Jesus also calls churches to tasks, based on the gifts and talents in the church and on where it is located. Who are the members of the church? What are their strengths and weaknesses? To what is Jesus calling each person? Is there someone with a burning desire to move in a particular ministry direction? What is the community surrounding the church like? What are its needs and desires? Who are our neighbors? Are we being good neighbors to them? We have discussion and prayer meetings two or three times a year so that we can listen and discuss the ways that Jesus is calling each of us so that we can discern the ways in which Jesus is calling our church.
What if we don’t all agree to move in a particular ministry direction? What if one person feels called to move in a direction with which someone has a problem? Does that mean we don’t do it? No. It means we continue with discussion and prayer, and maybe we even add study into that situation, so that we can learn what the Bible and scholars have to say. Over time, it will become clear whether our church, as a whole, is being called to that particular ministry.
During the discernment process, conflict may occur in the church. That’s ok. Jesus had conflict with his disciples (remember “get thee behind me Satan”?) and the disciples had conflict among themselves (remember when they argued over which of them would be the greatest in heaven?). Wherever human beings are, there is the possibility of conflict! We can disagree, we can be conflicted, and we can still be the Body of Christ. Colossians 1:17 states, “He himself is before all things and in him all things hold together.” The Body of Christ is able to hold all things together. It is big enough and flexible enough and strong enough to do so, for it is LOVE, and LOVE has the power to transform the negative into the positive. The challenge is to remember this and to continue to love one another in the midst of conflict. 1 Peter 4:8 states, “Above all, maintain constant love for one another, for love covers a multitude of sins.”
Jesus calls us over and over again, as individuals and as churches, to notice him; to notice the kingdom of heaven that is near; to work to make the kingdom of heaven present through community, care, and healing; and to follow where he leads while doing so.
All of this can sound complicated, but it usually happens naturally as we live faithfully as disciples. Something to keep in mind, however, as we walk our disciple journey, is the imagery of “light” surrounding Jesus. The Isaiah reading states, “The people who walked in darkness have seen a great light; those who lived in a land of deep darkness on them light has shined” (9:2). Psalm 27:1 exclaims, “The Lord is my light and my salvation . . .”. And Matthew 4:16 proclaims, “[T]he people who sat in darkness have seen a great light, and for those who sat in the region and shadow of death light has dawned.” If we are listening and responding to Jesus’ call faithfully, we will always be working toward light, bringing light, or being light.

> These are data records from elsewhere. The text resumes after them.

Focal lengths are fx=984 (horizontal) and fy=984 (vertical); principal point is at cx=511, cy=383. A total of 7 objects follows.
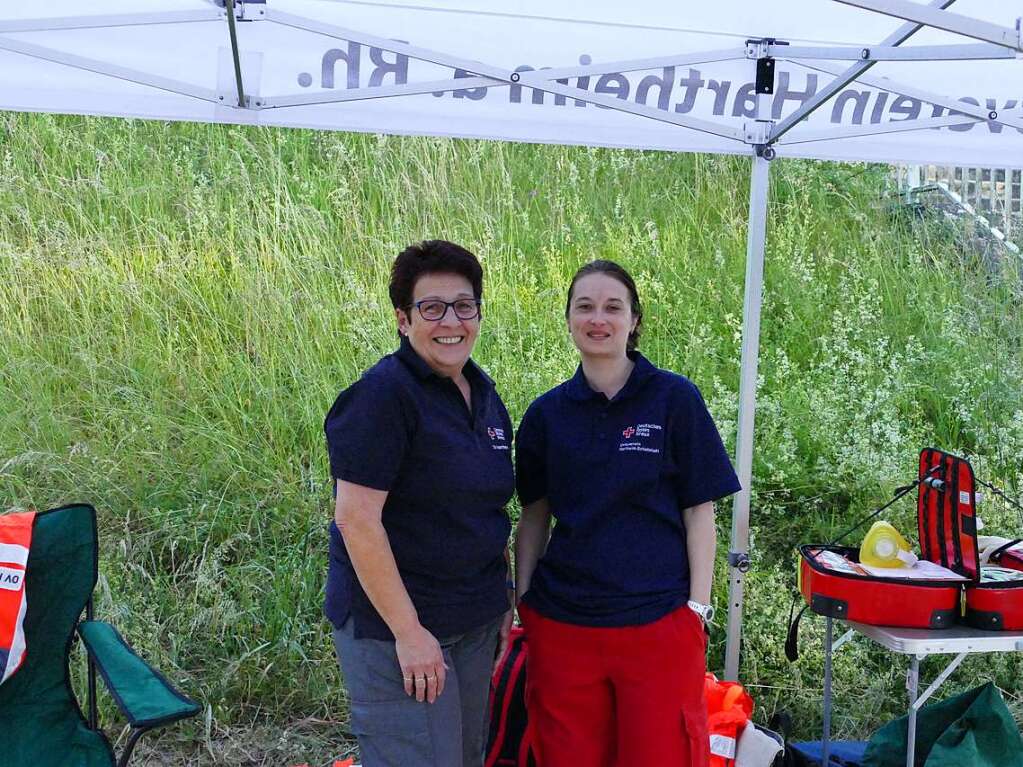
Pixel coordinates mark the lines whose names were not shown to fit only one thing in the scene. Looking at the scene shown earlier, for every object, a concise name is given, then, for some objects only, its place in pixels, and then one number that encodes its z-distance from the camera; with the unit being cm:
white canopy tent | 229
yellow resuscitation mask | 255
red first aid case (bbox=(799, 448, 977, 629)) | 241
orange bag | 258
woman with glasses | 169
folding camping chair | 226
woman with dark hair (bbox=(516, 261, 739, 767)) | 200
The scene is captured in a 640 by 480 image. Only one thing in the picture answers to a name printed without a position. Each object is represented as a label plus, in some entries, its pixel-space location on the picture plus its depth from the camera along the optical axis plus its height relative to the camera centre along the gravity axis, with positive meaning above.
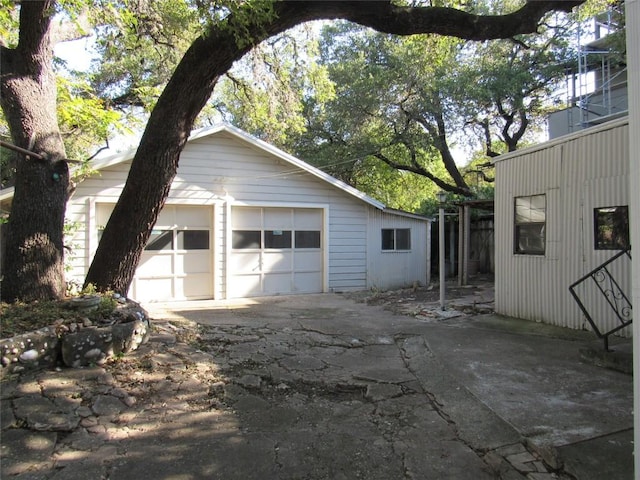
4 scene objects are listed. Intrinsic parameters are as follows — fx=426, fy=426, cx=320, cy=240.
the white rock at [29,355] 4.03 -1.05
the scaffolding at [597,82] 11.76 +4.91
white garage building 10.24 +0.46
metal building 6.25 +0.33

If we are working toward darkness, bringing darkness, or being darkness, then we have to examine whether we are following Jesus’ call or someone else’s. Sure, if there is conflict it may feel or be dark for a time, but the end result should be the illumination of the mind, heart, spirit, or, even, body (in the form of physical healing). We may walk through darkness, but the destination should be light. Psalm 30:5 states, “Weeping may linger for the night, but joy comes with the morning.”
Jesus comes to us and calls out, “Hello!” May we not be too busy or too distracted or too far away to hear him. May we hear and respond to his call. May we say with our words and our lives, “Welcome! We’re glad you’re here. Now, what would you like us to do?” Amen.
Sermon preached by the Rev. Amy Johnson, Canton Community Baptist Church, Canton, CT, Sunday, January 22, 2017, the Third Sunday After Epiphany.